The goal was then to participate in Le Mans in 2023 as part of the 2022-2023 season of the WEC but the timetable has not yet been definitively fixed, program officials said.

"We will only leave when we are sure of our shot and this is something that we will not know until early 2022," said Mr. Finot, director of PSA Motorsport to AFP.

Peugeot, which has three Le Mans successes in 1992, 1993 and 2009, left endurance racing in 2012 for budgetary reasons.

The LMH category will be accompanied by another, the LMDh, which will be able to run in Europe and the United States, in other famous events such as the 24 Hours of Daytona and the 1000 Miles of Sebring.

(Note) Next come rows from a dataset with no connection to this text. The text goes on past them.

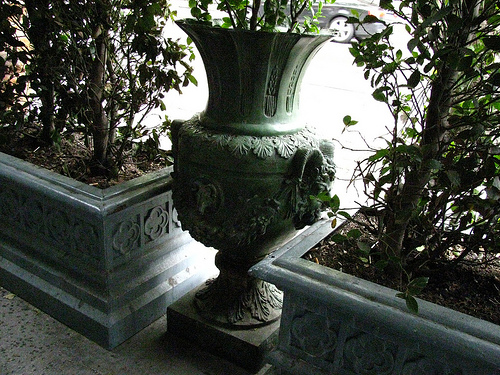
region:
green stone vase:
[174, 15, 329, 347]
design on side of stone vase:
[282, 150, 340, 235]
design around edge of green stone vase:
[178, 122, 320, 160]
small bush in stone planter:
[351, 0, 498, 266]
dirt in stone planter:
[447, 276, 497, 312]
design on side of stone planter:
[284, 295, 374, 372]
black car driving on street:
[290, 0, 391, 45]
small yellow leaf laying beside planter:
[0, 280, 22, 309]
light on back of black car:
[359, 5, 389, 22]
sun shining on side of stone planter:
[160, 233, 217, 285]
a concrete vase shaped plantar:
[171, 7, 350, 340]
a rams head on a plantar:
[189, 179, 221, 212]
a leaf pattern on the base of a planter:
[245, 282, 271, 322]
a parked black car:
[240, 1, 390, 46]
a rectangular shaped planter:
[0, 106, 237, 336]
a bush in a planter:
[345, 1, 495, 272]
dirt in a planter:
[443, 238, 497, 313]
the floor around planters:
[0, 285, 263, 373]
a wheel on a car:
[328, 13, 353, 41]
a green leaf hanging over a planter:
[390, 287, 421, 317]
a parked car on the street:
[233, 0, 390, 50]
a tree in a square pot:
[1, 2, 167, 298]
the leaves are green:
[282, 103, 471, 290]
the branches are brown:
[46, 17, 156, 146]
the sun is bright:
[301, 6, 398, 144]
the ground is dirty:
[0, 305, 92, 365]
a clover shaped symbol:
[92, 203, 145, 273]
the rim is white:
[323, 12, 361, 42]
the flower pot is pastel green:
[0, 170, 171, 346]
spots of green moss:
[19, 322, 54, 351]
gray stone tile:
[137, 345, 174, 374]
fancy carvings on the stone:
[186, 175, 257, 237]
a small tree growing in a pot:
[201, 2, 312, 28]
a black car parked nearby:
[326, 2, 388, 35]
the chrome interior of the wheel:
[337, 21, 349, 37]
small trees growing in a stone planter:
[10, 6, 131, 162]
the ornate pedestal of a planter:
[209, 257, 260, 329]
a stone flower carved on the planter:
[294, 315, 346, 367]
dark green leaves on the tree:
[401, 291, 419, 310]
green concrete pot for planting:
[172, 16, 330, 366]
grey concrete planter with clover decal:
[247, 191, 499, 370]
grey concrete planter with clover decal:
[17, 134, 225, 351]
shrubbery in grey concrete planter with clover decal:
[0, 0, 152, 174]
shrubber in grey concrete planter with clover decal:
[350, 0, 495, 265]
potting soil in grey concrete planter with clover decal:
[301, 203, 498, 322]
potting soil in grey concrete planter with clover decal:
[0, 121, 197, 189]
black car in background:
[217, 0, 392, 44]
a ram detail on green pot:
[185, 173, 225, 220]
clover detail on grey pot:
[288, 302, 338, 364]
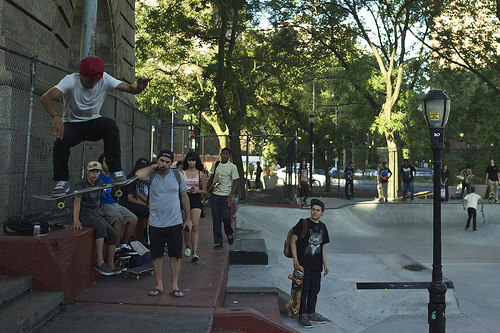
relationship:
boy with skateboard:
[32, 52, 159, 213] [32, 172, 141, 208]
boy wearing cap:
[32, 52, 159, 213] [72, 56, 113, 89]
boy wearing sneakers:
[32, 52, 159, 213] [43, 166, 135, 195]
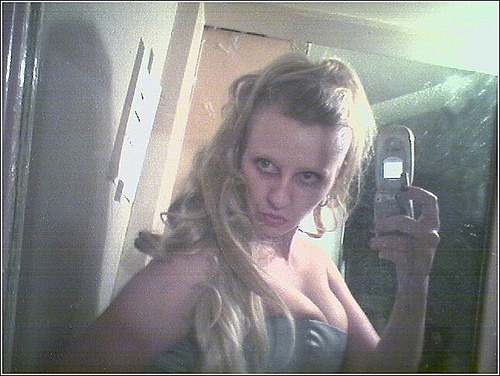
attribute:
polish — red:
[394, 181, 405, 202]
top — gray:
[214, 307, 369, 374]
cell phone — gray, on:
[373, 124, 413, 234]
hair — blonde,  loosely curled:
[135, 49, 377, 373]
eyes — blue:
[253, 155, 322, 185]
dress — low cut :
[147, 316, 350, 374]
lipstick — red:
[259, 210, 286, 226]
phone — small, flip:
[370, 126, 426, 259]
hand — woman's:
[366, 184, 446, 294]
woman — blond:
[144, 63, 390, 361]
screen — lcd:
[382, 155, 400, 181]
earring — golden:
[317, 189, 336, 211]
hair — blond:
[143, 59, 260, 374]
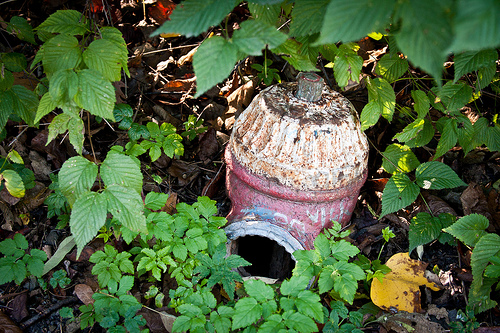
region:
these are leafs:
[58, 159, 155, 253]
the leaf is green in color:
[62, 164, 149, 232]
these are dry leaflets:
[138, 41, 183, 103]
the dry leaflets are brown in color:
[135, 55, 190, 115]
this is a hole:
[223, 224, 303, 300]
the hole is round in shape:
[216, 224, 301, 294]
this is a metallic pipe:
[217, 69, 357, 282]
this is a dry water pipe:
[217, 77, 364, 287]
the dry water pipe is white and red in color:
[210, 80, 368, 282]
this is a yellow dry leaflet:
[370, 261, 435, 313]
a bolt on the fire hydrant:
[295, 71, 324, 102]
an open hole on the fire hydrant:
[213, 219, 309, 290]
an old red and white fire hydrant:
[212, 70, 370, 292]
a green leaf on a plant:
[191, 34, 237, 99]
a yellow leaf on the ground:
[366, 250, 447, 315]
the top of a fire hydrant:
[225, 79, 370, 193]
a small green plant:
[0, 228, 49, 289]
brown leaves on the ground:
[106, 0, 248, 201]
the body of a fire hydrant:
[217, 145, 369, 289]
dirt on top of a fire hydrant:
[263, 79, 353, 126]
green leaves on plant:
[21, 5, 147, 150]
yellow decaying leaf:
[353, 230, 468, 331]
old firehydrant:
[213, 67, 384, 302]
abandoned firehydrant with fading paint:
[183, 15, 496, 320]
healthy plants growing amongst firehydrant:
[92, 41, 447, 329]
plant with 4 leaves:
[55, 152, 146, 242]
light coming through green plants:
[237, 5, 497, 185]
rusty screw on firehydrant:
[290, 63, 330, 118]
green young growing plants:
[107, 190, 357, 325]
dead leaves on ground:
[122, 6, 237, 137]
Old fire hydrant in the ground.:
[225, 67, 371, 287]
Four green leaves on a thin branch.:
[59, 146, 147, 258]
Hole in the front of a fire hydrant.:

Beyond the Hypercars, another challenge looms, that of zero-emission racing cars in the context of the H24 project and hydrogen propulsion, the advantage of which is to reject only water.

A prototype, which has already carried out track tests, is due to participate in Le Mans in 2024 and several car manufacturers have expressed their interest in this formula.

"The project does not only concern the car but the hydrogen refueling infrastructure. We also want green hydrogen and we must also work on this sector," Pierre Fillon, the president of the ACO, underlined on Friday. 'an interview with AFP.

He stressed that LMHs and hydrogen cars will drive together and compete for victory in the world's biggest motor endurance event starting in 2025.